• _YOUR TASK_: Take the whole listing and reproduce it exactly, pictures excepted.
-*-
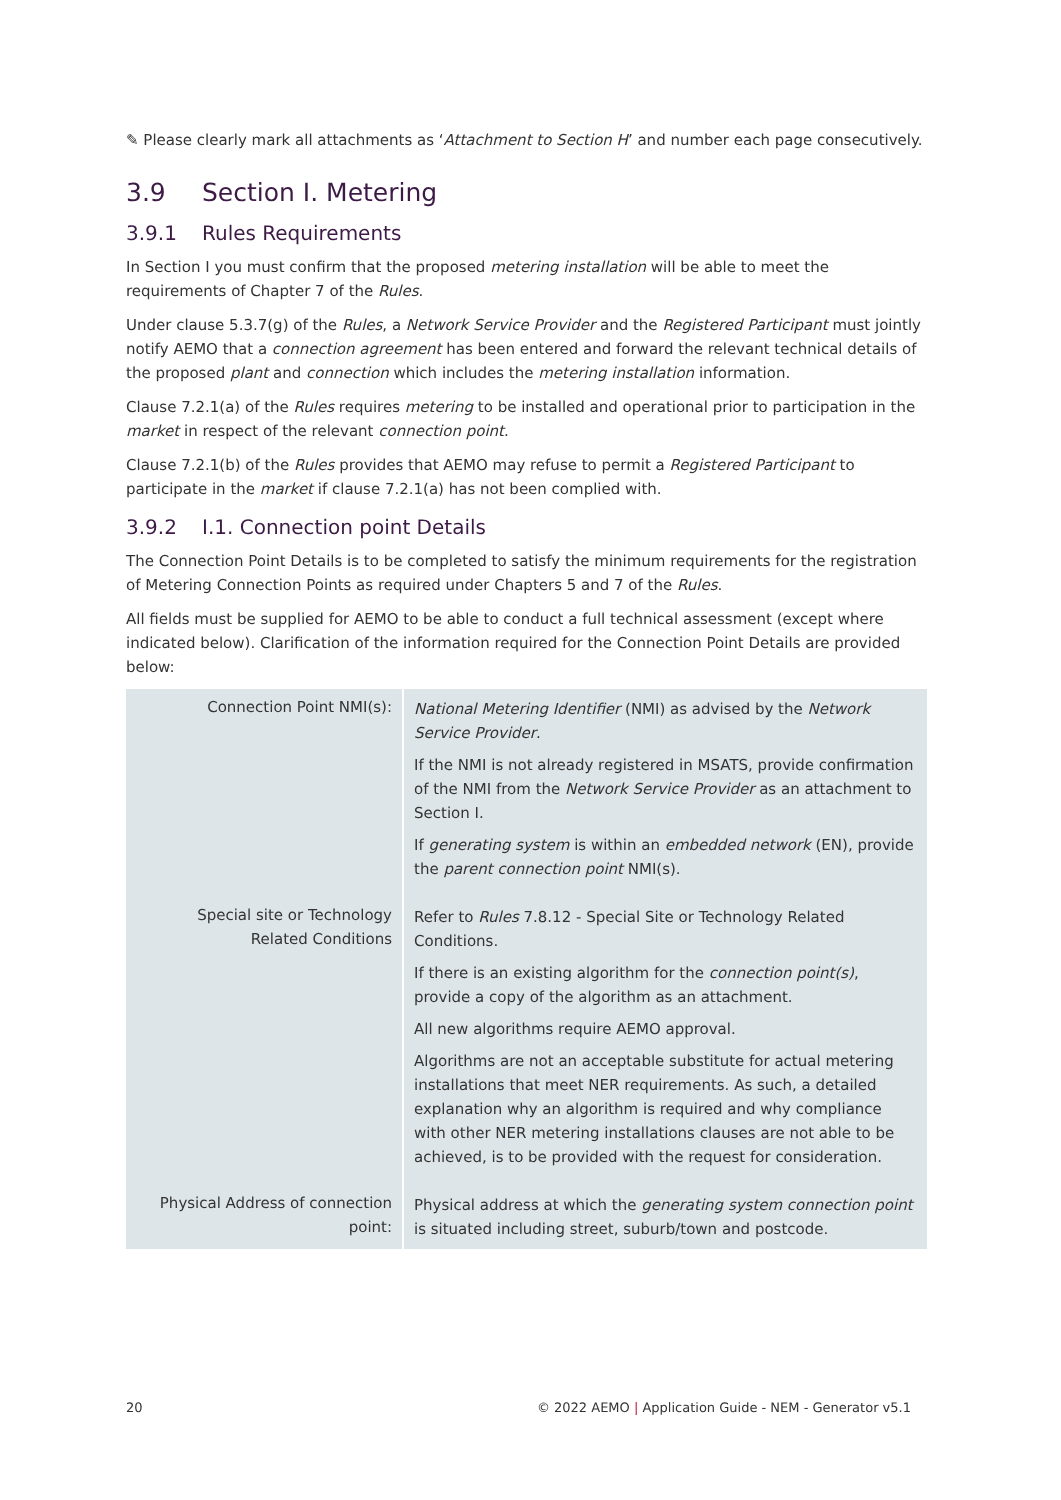✎ Please clearly mark all attachments as ‘Attachment to Section H’ and number each page consecutively.
3.9 Section I. Metering
3.9.1 Rules Requirements
In Section I you must confirm that the proposed metering installation will be able to meet the requirements of Chapter 7 of the Rules.
Under clause 5.3.7(g) of the Rules, a Network Service Provider and the Registered Participant must jointly notify AEMO that a connection agreement has been entered and forward the relevant technical details of the proposed plant and connection which includes the metering installation information.
Clause 7.2.1(a) of the Rules requires metering to be installed and operational prior to participation in the market in respect of the relevant connection point.
Clause 7.2.1(b) of the Rules provides that AEMO may refuse to permit a Registered Participant to participate in the market if clause 7.2.1(a) has not been complied with.
3.9.2 I.1. Connection point Details
The Connection Point Details is to be completed to satisfy the minimum requirements for the registration of Metering Connection Points as required under Chapters 5 and 7 of the Rules.
All fields must be supplied for AEMO to be able to conduct a full technical assessment (except where indicated below). Clarification of the information required for the Connection Point Details are provided below:
| Connection Point NMI(s): | National Metering Identifier (NMI) as advised by the Network Service Provider . If the NMI is not already registered in MSATS, provide confirmation of the NMI from the Network Service Provider as an attachment to Section I. If generating system is within an embedded network (EN), provide the parent connection point NMI(s). |
| Special site or Technology Related Conditions | Refer to Rules 7.8.12 - Special Site or Technology Related Conditions. If there is an existing algorithm for the connection point(s) , provide a copy of the algorithm as an attachment. All new algorithms require AEMO approval. Algorithms are not an acceptable substitute for actual metering installations that meet NER requirements. As such, a detailed explanation why an algorithm is required and why compliance with other NER metering installations clauses are not able to be achieved, is to be provided with the request for consideration. |
| Physical Address of connection point: | Physical address at which the generating system connection point is situated including street, suburb/town and postcode. |
20 © 2022 AEMO | Application Guide - NEM - Generator v5.1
-*-
• _OUTPUT OF THE TASK_:
✎ Please clearly mark all attachments as ‘Attachment to Section H’ and number each page consecutively.
3.9 Section I. Metering
3.9.1 Rules Requirements
In Section I you must confirm that the proposed metering installation will be able to meet the requirements of Chapter 7 of the Rules.
Under clause 5.3.7(g) of the Rules, a Network Service Provider and the Registered Participant must jointly notify AEMO that a connection agreement has been entered and forward the relevant technical details of the proposed plant and connection which includes the metering installation information.
Clause 7.2.1(a) of the Rules requires metering to be installed and operational prior to participation in the market in respect of the relevant connection point.
Clause 7.2.1(b) of the Rules provides that AEMO may refuse to permit a Registered Participant to participate in the market if clause 7.2.1(a) has not been complied with.
3.9.2 I.1. Connection point Details
The Connection Point Details is to be completed to satisfy the minimum requirements for the registration of Metering Connection Points as required under Chapters 5 and 7 of the Rules.
All fields must be supplied for AEMO to be able to conduct a full technical assessment (except where indicated below). Clarification of the information required for the Connection Point Details are provided below:
| Connection Point NMI(s): | National Metering Identifier (NMI) as advised by the Network Service Provider . If the NMI is not already registered in MSATS, provide confirmation of the NMI from the Network Service Provider as an attachment to Section I. If generating system is within an embedded network (EN), provide the parent connection point NMI(s). |
| Special site or Technology Related Conditions | Refer to Rules 7.8.12 - Special Site or Technology Related Conditions. If there is an existing algorithm for the connection point(s) , provide a copy of the algorithm as an attachment. All new algorithms require AEMO approval. Algorithms are not an acceptable substitute for actual metering installations that meet NER requirements. As such, a detailed explanation why an algorithm is required and why compliance with other NER metering installations clauses are not able to be achieved, is to be provided with the request for consideration. |
| Physical Address of connection point: | Physical address at which the generating system connection point is situated including street, suburb/town and postcode. |
20 © 2022 AEMO | Application Guide - NEM - Generator v5.1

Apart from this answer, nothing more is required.